**WORK TO COMPLETE**
The whole of the data is to be returned without a single change.
##############################
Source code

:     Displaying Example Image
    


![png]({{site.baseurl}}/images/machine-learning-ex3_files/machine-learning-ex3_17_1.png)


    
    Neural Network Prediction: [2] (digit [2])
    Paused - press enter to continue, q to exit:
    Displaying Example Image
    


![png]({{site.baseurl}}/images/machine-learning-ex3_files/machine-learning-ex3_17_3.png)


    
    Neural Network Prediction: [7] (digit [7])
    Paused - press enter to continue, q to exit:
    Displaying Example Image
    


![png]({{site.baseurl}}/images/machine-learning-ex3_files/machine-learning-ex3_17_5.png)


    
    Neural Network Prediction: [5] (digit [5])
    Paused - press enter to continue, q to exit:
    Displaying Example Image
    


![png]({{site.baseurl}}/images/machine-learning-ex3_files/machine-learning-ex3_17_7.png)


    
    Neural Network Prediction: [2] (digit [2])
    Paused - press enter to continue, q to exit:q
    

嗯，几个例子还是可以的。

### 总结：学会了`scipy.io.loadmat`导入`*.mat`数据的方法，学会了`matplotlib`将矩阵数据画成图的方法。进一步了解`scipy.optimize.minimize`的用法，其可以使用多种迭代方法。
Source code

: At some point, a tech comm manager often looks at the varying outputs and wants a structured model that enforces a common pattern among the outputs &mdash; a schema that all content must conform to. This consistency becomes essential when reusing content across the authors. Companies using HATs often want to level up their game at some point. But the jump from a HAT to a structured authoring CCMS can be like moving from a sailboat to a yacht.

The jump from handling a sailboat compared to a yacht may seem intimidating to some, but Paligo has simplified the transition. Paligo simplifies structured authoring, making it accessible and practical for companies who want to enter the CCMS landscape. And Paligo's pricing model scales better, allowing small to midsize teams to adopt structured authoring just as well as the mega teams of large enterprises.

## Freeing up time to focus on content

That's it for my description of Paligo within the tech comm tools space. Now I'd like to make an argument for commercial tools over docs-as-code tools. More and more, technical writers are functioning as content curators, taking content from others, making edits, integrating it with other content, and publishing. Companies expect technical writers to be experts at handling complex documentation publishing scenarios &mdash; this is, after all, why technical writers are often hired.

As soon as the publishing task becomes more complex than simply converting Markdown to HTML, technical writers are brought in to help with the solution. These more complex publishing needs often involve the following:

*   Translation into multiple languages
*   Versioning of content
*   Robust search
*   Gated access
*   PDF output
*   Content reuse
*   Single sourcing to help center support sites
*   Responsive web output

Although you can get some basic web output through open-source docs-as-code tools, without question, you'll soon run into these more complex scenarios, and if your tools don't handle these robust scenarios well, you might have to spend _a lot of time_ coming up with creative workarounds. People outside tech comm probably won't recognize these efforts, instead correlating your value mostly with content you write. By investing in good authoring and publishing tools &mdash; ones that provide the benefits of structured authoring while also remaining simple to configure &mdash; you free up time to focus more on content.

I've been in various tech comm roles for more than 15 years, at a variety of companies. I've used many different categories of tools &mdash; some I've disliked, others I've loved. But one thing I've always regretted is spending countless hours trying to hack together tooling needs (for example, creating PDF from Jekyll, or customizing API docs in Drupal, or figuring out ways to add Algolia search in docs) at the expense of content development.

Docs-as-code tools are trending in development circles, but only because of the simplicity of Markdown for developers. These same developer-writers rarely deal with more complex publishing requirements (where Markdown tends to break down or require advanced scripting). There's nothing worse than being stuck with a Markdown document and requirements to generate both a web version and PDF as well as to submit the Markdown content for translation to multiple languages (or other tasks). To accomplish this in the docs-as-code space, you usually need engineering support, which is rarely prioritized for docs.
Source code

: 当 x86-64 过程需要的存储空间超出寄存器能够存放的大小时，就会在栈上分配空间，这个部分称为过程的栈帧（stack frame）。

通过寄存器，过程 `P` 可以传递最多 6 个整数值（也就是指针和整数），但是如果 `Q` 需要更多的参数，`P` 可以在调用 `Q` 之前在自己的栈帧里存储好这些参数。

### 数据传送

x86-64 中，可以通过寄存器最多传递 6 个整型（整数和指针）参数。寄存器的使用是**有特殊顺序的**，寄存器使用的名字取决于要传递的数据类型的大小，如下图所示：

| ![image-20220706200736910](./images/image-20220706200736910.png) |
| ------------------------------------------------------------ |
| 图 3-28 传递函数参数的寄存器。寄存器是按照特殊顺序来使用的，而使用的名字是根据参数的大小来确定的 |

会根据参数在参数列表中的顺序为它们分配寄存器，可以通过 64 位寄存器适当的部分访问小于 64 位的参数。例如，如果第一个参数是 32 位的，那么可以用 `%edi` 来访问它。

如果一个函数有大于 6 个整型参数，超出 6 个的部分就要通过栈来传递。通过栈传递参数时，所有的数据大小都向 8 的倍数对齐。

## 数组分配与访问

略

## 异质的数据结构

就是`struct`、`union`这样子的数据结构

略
##############################
**RESPONSE**
Source code

:     Displaying Example Image
    


![png]({{site.baseurl}}/images/machine-learning-ex3_files/machine-learning-ex3_17_1.png)


    
    Neural Network Prediction: [2] (digit [2])
    Paused - press enter to continue, q to exit:
    Displaying Example Image
    


![png]({{site.baseurl}}/images/machine-learning-ex3_files/machine-learning-ex3_17_3.png)


    
    Neural Network Prediction: [7] (digit [7])
    Paused - press enter to continue, q to exit:
    Displaying Example Image
    


![png]({{site.baseurl}}/images/machine-learning-ex3_files/machine-learning-ex3_17_5.png)


    
    Neural Network Prediction: [5] (digit [5])
    Paused - press enter to continue, q to exit:
    Displaying Example Image
    


![png]({{site.baseurl}}/images/machine-learning-ex3_files/machine-learning-ex3_17_7.png)


    
    Neural Network Prediction: [2] (digit [2])
    Paused - press enter to continue, q to exit:q
    

嗯，几个例子还是可以的。

### 总结：学会了`scipy.io.loadmat`导入`*.mat`数据的方法，学会了`matplotlib`将矩阵数据画成图的方法。进一步了解`scipy.optimize.minimize`的用法，其可以使用多种迭代方法。
Source code

: At some point, a tech comm manager often looks at the varying outputs and wants a structured model that enforces a common pattern among the outputs &mdash; a schema that all content must conform to. This consistency becomes essential when reusing content across the authors. Companies using HATs often want to level up their game at some point. But the jump from a HAT to a structured authoring CCMS can be like moving from a sailboat to a yacht.

The jump from handling a sailboat compared to a yacht may seem intimidating to some, but Paligo has simplified the transition. Paligo simplifies structured authoring, making it accessible and practical for companies who want to enter the CCMS landscape. And Paligo's pricing model scales better, allowing small to midsize teams to adopt structured authoring just as well as the mega teams of large enterprises.

## Freeing up time to focus on content

That's it for my description of Paligo within the tech comm tools space. Now I'd like to make an argument for commercial tools over docs-as-code tools. More and more, technical writers are functioning as content curators, taking content from others, making edits, integrating it with other content, and publishing. Companies expect technical writers to be experts at handling complex documentation publishing scenarios &mdash; this is, after all, why technical writers are often hired.

As soon as the publishing task becomes more complex than simply converting Markdown to HTML, technical writers are brought in to help with the solution. These more complex publishing needs often involve the following:

*   Translation into multiple languages
*   Versioning of content
*   Robust search
*   Gated access
*   PDF output
*   Content reuse
*   Single sourcing to help center support sites
*   Responsive web output

Although you can get some basic web output through open-source docs-as-code tools, without question, you'll soon run into these more complex scenarios, and if your tools don't handle these robust scenarios well, you might have to spend _a lot of time_ coming up with creative workarounds. People outside tech comm probably won't recognize these efforts, instead correlating your value mostly with content you write. By investing in good authoring and publishing tools &mdash; ones that provide the benefits of structured authoring while also remaining simple to configure &mdash; you free up time to focus more on content.

I've been in various tech comm roles for more than 15 years, at a variety of companies. I've used many different categories of tools &mdash; some I've disliked, others I've loved. But one thing I've always regretted is spending countless hours trying to hack together tooling needs (for example, creating PDF from Jekyll, or customizing API docs in Drupal, or figuring out ways to add Algolia search in docs) at the expense of content development.

Docs-as-code tools are trending in development circles, but only because of the simplicity of Markdown for developers. These same developer-writers rarely deal with more complex publishing requirements (where Markdown tends to break down or require advanced scripting). There's nothing worse than being stuck with a Markdown document and requirements to generate both a web version and PDF as well as to submit the Markdown content for translation to multiple languages (or other tasks). To accomplish this in the docs-as-code space, you usually need engineering support, which is rarely prioritized for docs.
Source code

: 当 x86-64 过程需要的存储空间超出寄存器能够存放的大小时，就会在栈上分配空间，这个部分称为过程的栈帧（stack frame）。

通过寄存器，过程 `P` 可以传递最多 6 个整数值（也就是指针和整数），但是如果 `Q` 需要更多的参数，`P` 可以在调用 `Q` 之前在自己的栈帧里存储好这些参数。

### 数据传送

x86-64 中，可以通过寄存器最多传递 6 个整型（整数和指针）参数。寄存器的使用是**有特殊顺序的**，寄存器使用的名字取决于要传递的数据类型的大小，如下图所示：

| ![image-20220706200736910](./images/image-20220706200736910.png) |
| ------------------------------------------------------------ |
| 图 3-28 传递函数参数的寄存器。寄存器是按照特殊顺序来使用的，而使用的名字是根据参数的大小来确定的 |

会根据参数在参数列表中的顺序为它们分配寄存器，可以通过 64 位寄存器适当的部分访问小于 64 位的参数。例如，如果第一个参数是 32 位的，那么可以用 `%edi` 来访问它。

如果一个函数有大于 6 个整型参数，超出 6 个的部分就要通过栈来传递。通过栈传递参数时，所有的数据大小都向 8 的倍数对齐。

## 数组分配与访问

略

## 异质的数据结构

就是`struct`、`union`这样子的数据结构

略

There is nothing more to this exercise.